◆ **Work item A**
Translate this sentence from the excerpt on setting `mu` and `hyper-lr` into Spanish: "In order to automatically set and adapt `hyper-lr`, it is possible to set the value of `alpha` positive and small (e.g. 1e-6)."
◆ **Work item B**
In the excerpt on setting `mu` and `hyper-lr`, reproduce the stretch from "Generally, the value" through "gradient based methods.".

In order to automatically set and adapt `mu`, set it to any value less than 0.0. You can also pass a value of `mu` in the range of [0.99, 0.999] if you don't want an adaptive behavior for `mu` only. 

If you pass `alpha` equals to 0.0, the `hyper-lr` value will stay the same for the whole training procedure.

Generally, the value of `hyper-lr` should be set to minimum 3-4 scales lower for Adam when compared to SGD (w/o momentum) for all the gradient based methods.

In order to automatically set and adapt `hyper-lr`, it is possible to set the value of `alpha` positive and small (e.g. 1e-6).

You can use a linear search algorithm to gradually reduce the value of `alpha` starting from a higher value and seeing when the algorithm is not diverging. Generally, if the value of `alpha` is high for a given task, the algorithm would diverge within the first few epochs.

In future, we plan to implement a find_hyper_lr method to automatically handle the linear search over `alpha` as well (removing completely any human intervention in the whole precedure).

◆ **Extracted information**
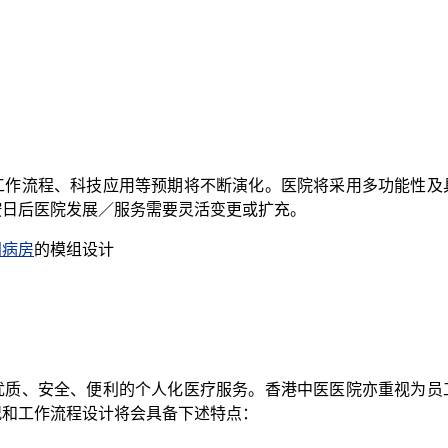
工作流程、科技应用等预期将不断演化。医院将采用多功能性及
按日后医院发展／服务需要灵活变更或扩充。
间病房
的模组设计
优质、安全、便利的个人化医疗服务。香港中医医院亦重视为员
况和工作流程设计将会具备下述特点：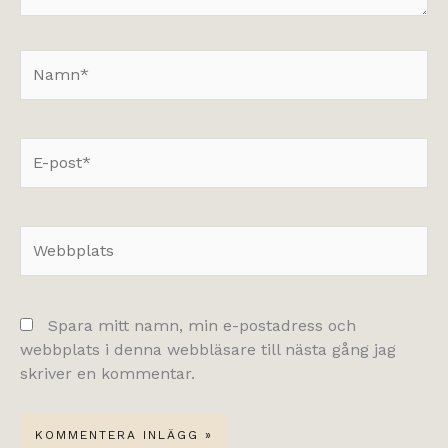
Namn*
E-
post*
Webbplats
Spara mitt namn, min e-postadress och
webbplats i denna webbläsare till nästa gång jag
skriver en kommentar.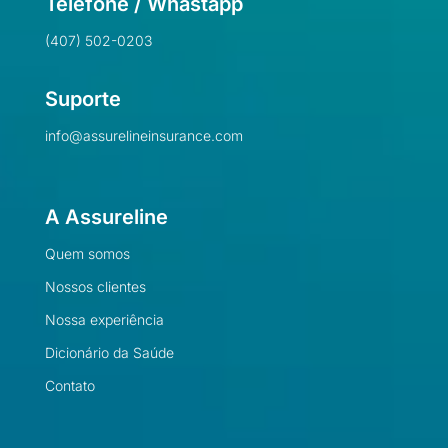
Telefone / Whastapp
(407) 502-0203
Suporte
info@assurelineinsurance.com
A Assureline
Quem somos
Nossos clientes
Nossa experiência
Dicionário da Saúde
Contato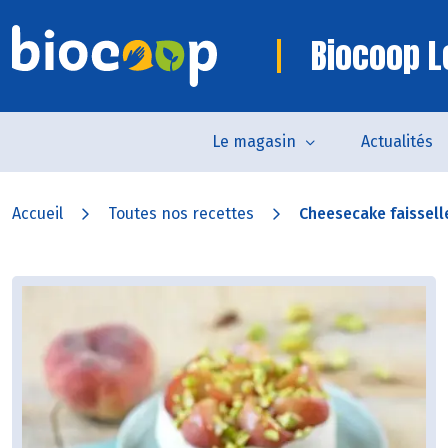
Biocoop L
Le magasin
Actualités
Accueil
Toutes nos recettes
Cheesecake faisselle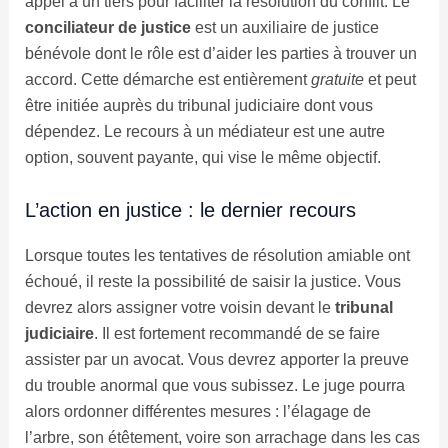
appel à un tiers pour faciliter la résolution du conflit. Le
conciliateur de justice
est un auxiliaire de justice
bénévole dont le rôle est d’aider les parties à trouver un
accord. Cette démarche est entièrement
gratuite
et peut
être initiée auprès du tribunal judiciaire dont vous
dépendez. Le recours à un médiateur est une autre
option, souvent payante, qui vise le même objectif.
L’action en justice : le dernier recours
Lorsque toutes les tentatives de résolution amiable ont
échoué, il reste la possibilité de saisir la justice. Vous
devrez alors assigner votre voisin devant le
tribunal
judiciaire
. Il est fortement recommandé de se faire
assister par un avocat. Vous devrez apporter la preuve
du trouble anormal que vous subissez. Le juge pourra
alors ordonner différentes mesures : l’élagage de
l’arbre, son étêtement, voire son arrachage dans les cas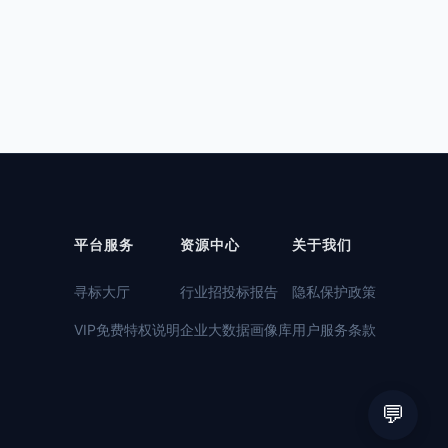
平台服务
资源中心
关于我们
寻标大厅
行业招投标报告
隐私保护政策
VIP免费特权说明
企业大数据画像库
用户服务条款
💬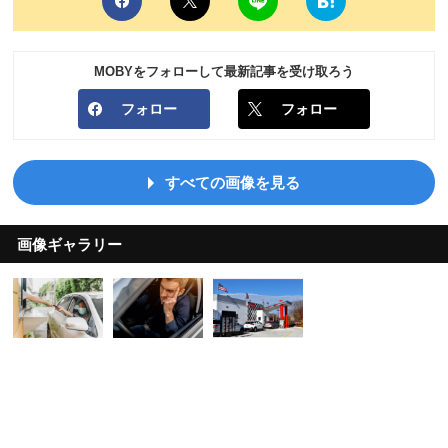
MOBYをフォローして最新記事を受け取ろう
フォロー
フォロー
すべての画像を見る
画像ギャラリー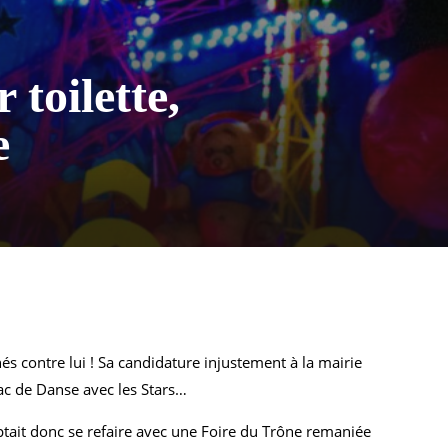
 toilette,
ée
és contre lui ! Sa candidature injustement à la mairie
rac de Danse avec les Stars…
tait donc se refaire avec une Foire du Trône remaniée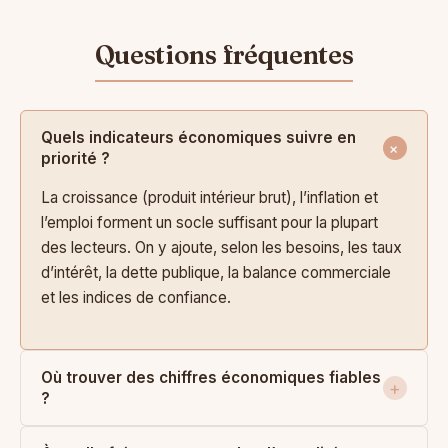
Quels indicateurs économiques suivre en
priorité ?
La croissance (produit intérieur brut), l’inflation et
l’emploi forment un socle suffisant pour la plupart
des lecteurs. On y ajoute, selon les besoins, les taux
d’intérêt, la dette publique, la balance commerciale
et les indices de confiance.
Où trouver des chiffres économiques fiables
?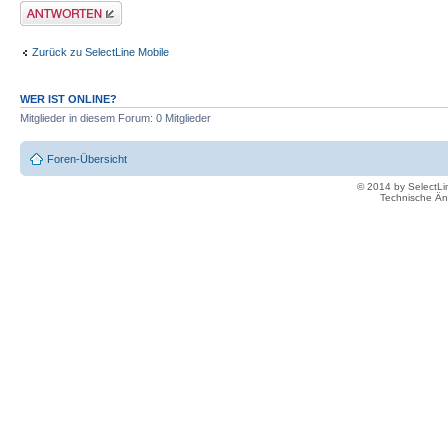
Antwort erstellen
Zurück zu SelectLine Mobile
WER IST ONLINE?
Mitglieder in diesem Forum: 0 Mitglieder
Foren-Übersicht
© 2014 by SelectL
Technische Än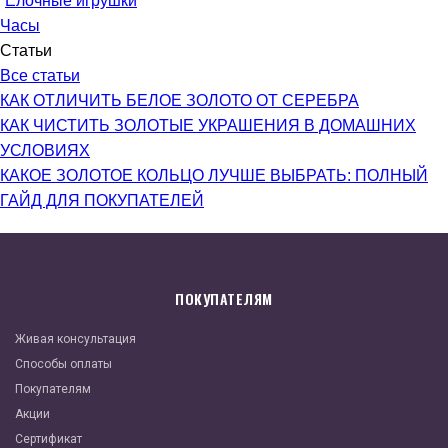
Елочные игрушки
Часы
Статьи
Все статьи
КАК ОТЛИЧИТЬ БЕЛОЕ ЗОЛОТО ОТ СЕРЕБРА
КАК ЧИСТИТЬ ЗОЛОТЫЕ УКРАШЕНИЯ В ДОМАШНИХ
УСЛОВИЯХ
КАКОЕ ЗОЛОТОЕ КОЛЬЦО ЛУЧШЕ ВЫБРАТЬ: ПОЛНЫЙ
ГАЙД ДЛЯ ПОКУПАТЕЛЕЙ
ПОКУПАТЕЛЯМ
Живая консультация
Способы оплаты
Покупателям
Акции
Сертификат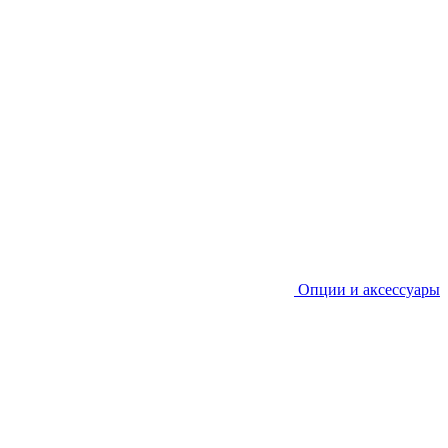
Опции и аксессуары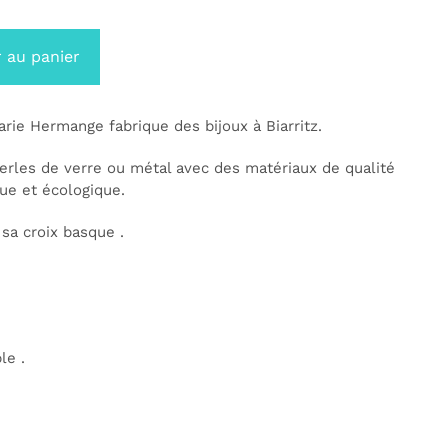
 au panier
rie Hermange fabrique des bijoux à Biarritz.
perles de verre ou métal avec des matériaux de qualité
ue et écologique.
sa croix basque .
le .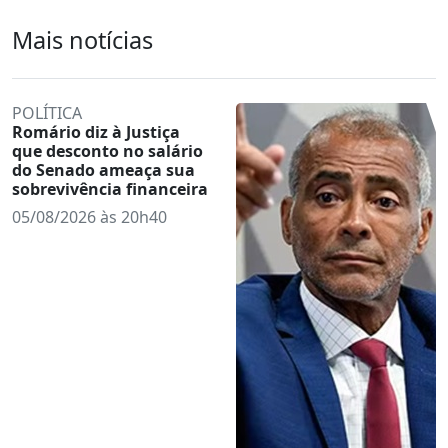
Mais notícias
POLÍTICA
Romário diz à Justiça
que desconto no salário
do Senado ameaça sua
sobrevivência financeira
05/08/2026 às 20h40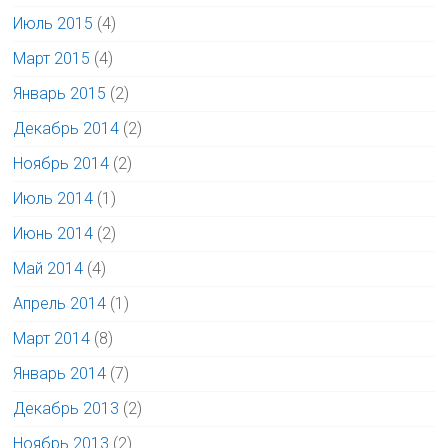
Июль 2015
(4)
Март 2015
(4)
Январь 2015
(2)
Декабрь 2014
(2)
Ноябрь 2014
(2)
Июль 2014
(1)
Июнь 2014
(2)
Май 2014
(4)
Апрель 2014
(1)
Март 2014
(8)
Январь 2014
(7)
Декабрь 2013
(2)
Ноябрь 2013
(2)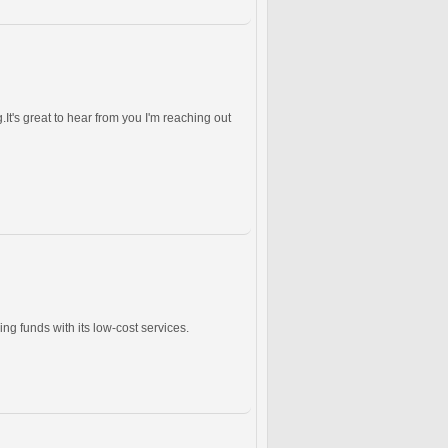
g.It's great to hear from you I'm reaching out
g funds with its low-cost services.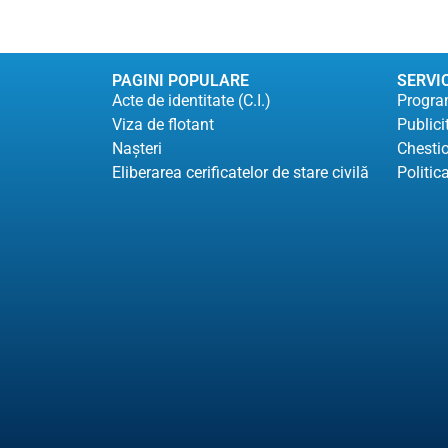
PAGINI POPULARE
SERVIC
Acte de identitate (C.I.)
Program
Viza de flotant
Publici
Naşteri
Chesti
Eliberarea cerificatelor de stare civilă
Politic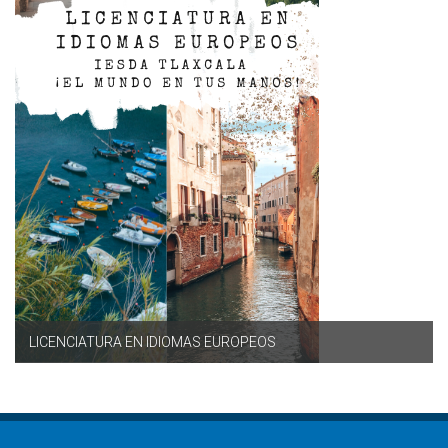
LICENCIATURA EN IDIOMAS EUROPEOS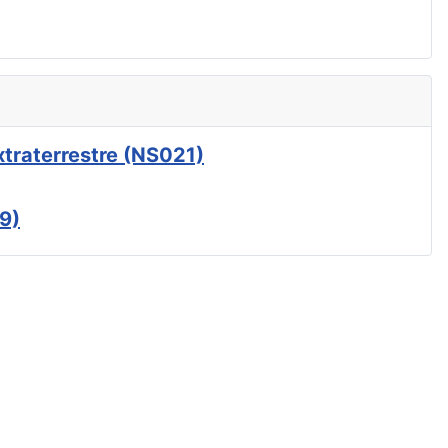
xtraterrestre (NS021)
9)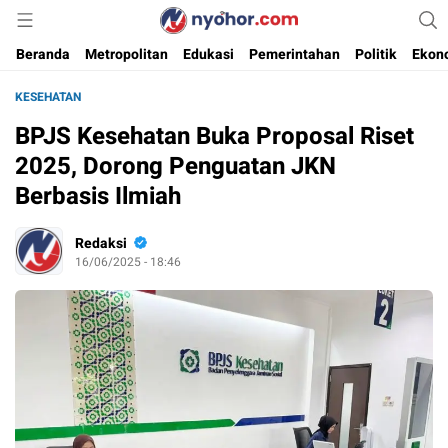
Media Informasi Ternyohor
Nyohor.com
Beranda
Metropolitan
Edukasi
Pemerintahan
Politik
Ekon
KESEHATAN
BPJS Kesehatan Buka Proposal Riset
2025, Dorong Penguatan JKN
Berbasis Ilmiah
Redaksi
16/06/2025 - 18:46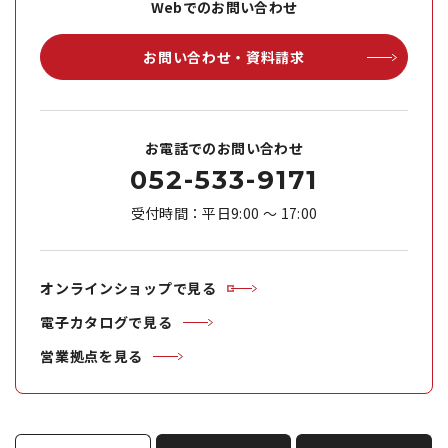
Webでのお問い合わせ
お問い合わせ・資料請求
お電話でのお問い合わせ
052-533-9171
受付時間：平日9:00 ～ 17:00
オンラインショップで見る
電子カタログで見る
営業拠点を見る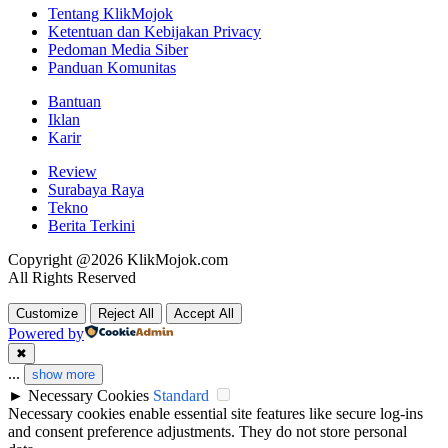
Tentang KlikMojok
Ketentuan dan Kebijakan Privacy
Pedoman Media Siber
Panduan Komunitas
Bantuan
Iklan
Karir
Review
Surabaya Raya
Tekno
Berita Terkini
Copyright @2026 KlikMojok.com
All Rights Reserved
Customize
Reject All
Accept All
Powered by
✖
...
show more
►
Necessary Cookies
Standard
Necessary cookies enable essential site features like secure log-ins
and consent preference adjustments. They do not store personal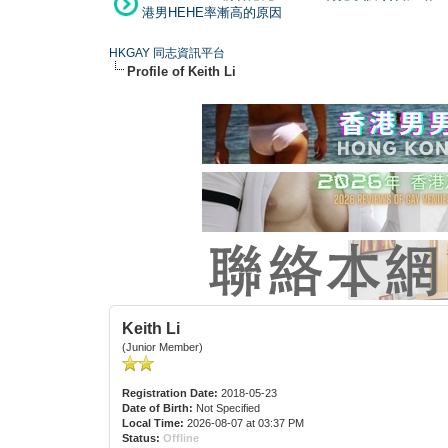
港男HEHE率漸高的原因
HKGAY 同志資訊平台
Profile of Keith Li
Keith Li
(Junior Member)
Registration Date:
2018-05-23
Date of Birth:
Not Specified
Local Time:
2026-08-07 at 03:37 PM
Status:
Offline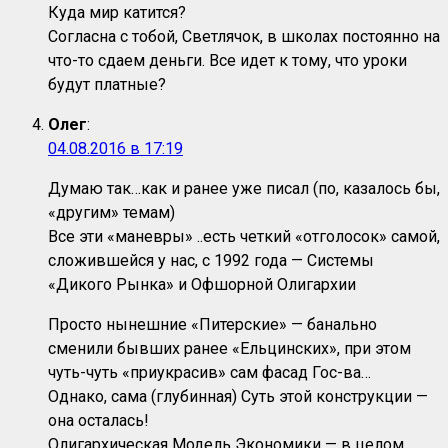
Куда мир катится?
Согласна с тобой, Светлячок, в школах постоянно на
что-то сдаем деньги. Все идет к тому, что уроки
будут платные?
Олег
:
04.08.2016 в 17:19
Думаю так…как и ранее уже писал (по, казалось бы,
«другим» темам)
Все эти «маневры» ..есть четкий «отголосок» самой,
сложившейся у нас, с 1992 года — Системы
«Дикого Рынка» и Офшорной Олигархии
Просто нынешние «Питерские» — банально
сменили бывших ранее «Ельцинских», при этом
чуть-чуть «приукрасив» сам фасад Гос-ва…
Однако, сама (глубинная) Суть этой конструкции —
она осталась!
Олигархическая Модель Экономики — в целом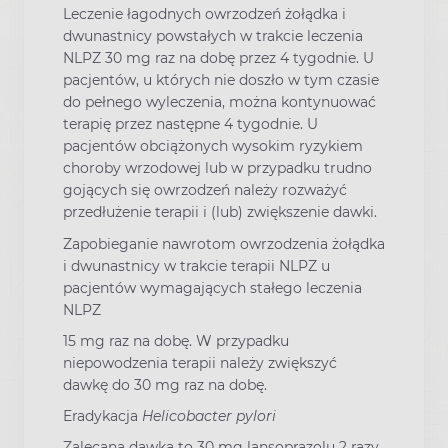
Leczenie łagodnych owrzodzeń żołądka i
dwunastnicy powstałych w trakcie leczenia
NLPZ 30 mg raz na dobę przez 4 tygodnie. U
pacjentów, u których nie doszło w tym czasie
do pełnego wyleczenia, można kontynuować
terapię przez następne 4 tygodnie. U
pacjentów obciążonych wysokim ryzykiem
choroby wrzodowej lub w przypadku trudno
gojących się owrzodzeń należy rozważyć
przedłużenie terapii i (lub) zwiększenie dawki.
Zapobieganie nawrotom owrzodzenia żołądka
i dwunastnicy w trakcie terapii NLPZ u
pacjentów wymagających stałego leczenia
NLPZ
15 mg raz na dobę. W przypadku
niepowodzenia terapii należy zwiększyć
dawkę do 30 mg raz na dobę.
Eradykacja
Helicobacter pylori
Zalecana dawka to 30 mg lansoprazolu 2 razy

◆ **Task result A**
Para ajustar y adaptar `hyper-lr` automáticamente, es posible asignar a `alpha` un valor positivo y pequeño (p. ej., 1e-6).

◆ **Task result B**
Generally, the value of `hyper-lr` should be set to minimum 3-4 scales lower for Adam when compared to SGD (w/o momentum) for all the gradient based methods.